An excerpt from the Los Angeles Times article Cheating on tests found at two Los Angeles schools:
Locally, at six charter schools operated by Crescendo, principals were ordered last year to require teachers to review the state tests in advance and then use that material to prepare students. L.A. Unified recently closed those schools in the aftermath of the scandal.
Such episodes underscore the pressures and pitfalls of testing systems that, nationwide, increasingly affect teacher and principal evaluations and whether schools achieve acclaim or censure and penalties.
This is the product of high stakes testing. It places the pressure on principals, teachers and students to “perform”, whatever that means. In our state, the ed reformers, with the assistance of the state PTA, will try again during the next legislative session to put a greater emphasis on testing as an indicator of the “success” of a school, a principal or a teacher.
Charter schools live or die by test scores. If the test scores of a charter school averages out to a number that is lower than the requirement set by the state, that charter school is either placed on probation or they are required to close their doors. If after two or three years, the time period varies from state to state, the charter school does not “perform” up to the set standard, then the charter school is closed.
According to the Washington State PTA government relations coordinator Ramona Hattendorf in her newsletter for July:
- · The Merit/SIG schools (who received federal money to improve outcomes) are required to make student growth a significant factor in evaluations as a condition of their grant.
- · The Seattle School District adopted an evaluation system last year that factors in student growth. It uses two-year student growth averages. As part of the evaluation process, teachers set goals around student growth. While failure to meet goals doesn’t necessarily affect the evaluation, low growth will trigger more oversight/intervention. Alternatively, proven growth opens up career opportunities.
It will be more difficult with fewer resources and larger class sizes due to the financial crisis of the state and the nation for teachers to provide more with less
And, how fair is it to evaluate one teacher based on the two year growth of a student? What about the teacher the student had previously? How does that play into the evaluation process?
There is too much emphasis placed on “student achievement” evaluations based on test scores nationwide thanks to the Race to the Top crusade headed by Arne Duncan and supported by President Obama.
If we are not careful, we will see the same kind of cheating in our state that we have seen in New Orleans, D.C. and Los Angeles.
There are a few issues with closing schools.
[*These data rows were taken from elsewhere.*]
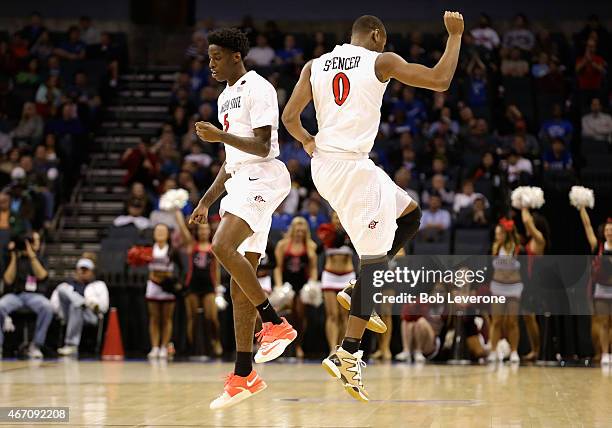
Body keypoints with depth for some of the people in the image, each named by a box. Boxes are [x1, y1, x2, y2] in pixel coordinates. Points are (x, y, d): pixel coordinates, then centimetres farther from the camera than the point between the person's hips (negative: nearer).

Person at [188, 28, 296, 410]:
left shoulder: (258, 89, -8)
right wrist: (207, 201, 22)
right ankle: (244, 376, 6)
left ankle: (276, 323, -19)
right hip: (241, 181, 9)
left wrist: (220, 136, -26)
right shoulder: (226, 97, 21)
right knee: (240, 287, 4)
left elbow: (262, 147, -17)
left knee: (223, 246, -29)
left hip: (262, 177, -9)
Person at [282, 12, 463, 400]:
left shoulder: (315, 65, 11)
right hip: (355, 167, -7)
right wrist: (455, 35, 5)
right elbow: (440, 80, -6)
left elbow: (290, 118, 5)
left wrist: (308, 142, 22)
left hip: (324, 165, 7)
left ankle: (359, 290, 13)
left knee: (410, 215, 23)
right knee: (375, 258, -4)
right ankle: (347, 355, -9)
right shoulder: (381, 61, -3)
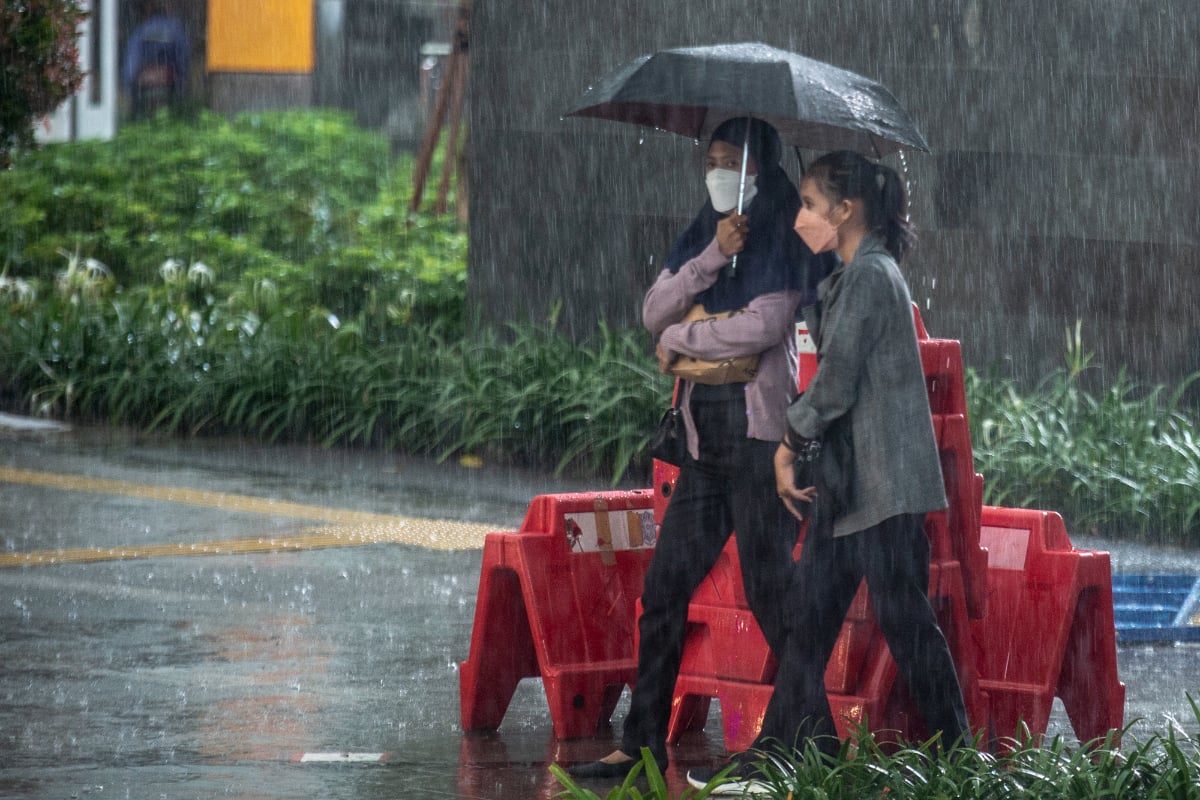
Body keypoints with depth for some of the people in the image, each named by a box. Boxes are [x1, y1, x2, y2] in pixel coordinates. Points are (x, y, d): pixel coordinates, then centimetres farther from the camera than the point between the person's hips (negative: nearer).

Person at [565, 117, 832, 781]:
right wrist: (711, 257, -12)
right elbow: (653, 313, 2)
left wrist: (678, 340, -6)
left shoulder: (783, 245, -6)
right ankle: (643, 743, 11)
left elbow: (764, 325, -19)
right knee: (664, 588, 7)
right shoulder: (699, 237, 14)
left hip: (759, 434, -7)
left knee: (768, 590, -6)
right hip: (704, 436, 7)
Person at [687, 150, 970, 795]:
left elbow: (835, 380, -16)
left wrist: (789, 445, -6)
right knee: (808, 614, 9)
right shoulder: (850, 276, 16)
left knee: (904, 620, -5)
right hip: (847, 481, 10)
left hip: (882, 484, -10)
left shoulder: (869, 276, -14)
If the school is actually closed permanently then there is a loss of an anchor in that community. The students then need to be transported to other areas to attend school. This cost money and can take a lot of time out of the student’s daily life, commuting from home to school, and leaving less time for after school activities and homework or a lack of sleep from trying to make up for lost time.
What actually happens with these “school closings” is that these schools are usually converted into charter schools. That was the original method used by Arne Duncan who with the backing of land developers turned public schools into charter schools in Chicago’s southside during the re-gentrification of that area. Charter schools needed space so they would take over public school property sometimes incrementally and sometimes the entire school in one gulp. Property is expensive and the charter franchises couldn’t pay for these buildings or didn’t want to. Now many of these spaces that charter schools inhabit are leased to the franchises at $1 per year by the school district. Pretty good deal considering many of these charter school raise money, many times in the millions, with very little overhead and paying teachers a low wage with no demand of financial transparency. See Arne Duncan and the Chicago Success Story: Myth or Reality?, http://www.commondreams.org/view/2009/05/29-10.
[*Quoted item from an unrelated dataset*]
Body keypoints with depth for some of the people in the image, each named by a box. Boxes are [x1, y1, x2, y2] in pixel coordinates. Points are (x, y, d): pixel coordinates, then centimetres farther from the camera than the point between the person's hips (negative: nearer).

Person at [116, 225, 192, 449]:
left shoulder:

The other “turnaround model” is to fire half of the teachers or the principal and replace the staff. This does not address the cause of children not learning. It does not address the effects of poverty, hunger, illness, family problems or simply the teacher not having enough time to address all of the needs of each student so that they are prepared to learn.
We have overwhelmed our teachers with larger class sizes, less materials and books and yet more responsibilities such as main-streaming students into the general population and now tracking mandatory testing which is required four times each school year here in Seattle between the MAP test and the mandatory state test. The needs of the students and school staff are not addressed by simply closing a school and only mask the underlying causes of children not being ready to learn or having the opportunity to learn.
It’s all a matter of common sense.
Dora
A problem in discussing this with supporters of reform is that they see the closing of a school as a good thing. Are there some ideas out there for how to deal with that?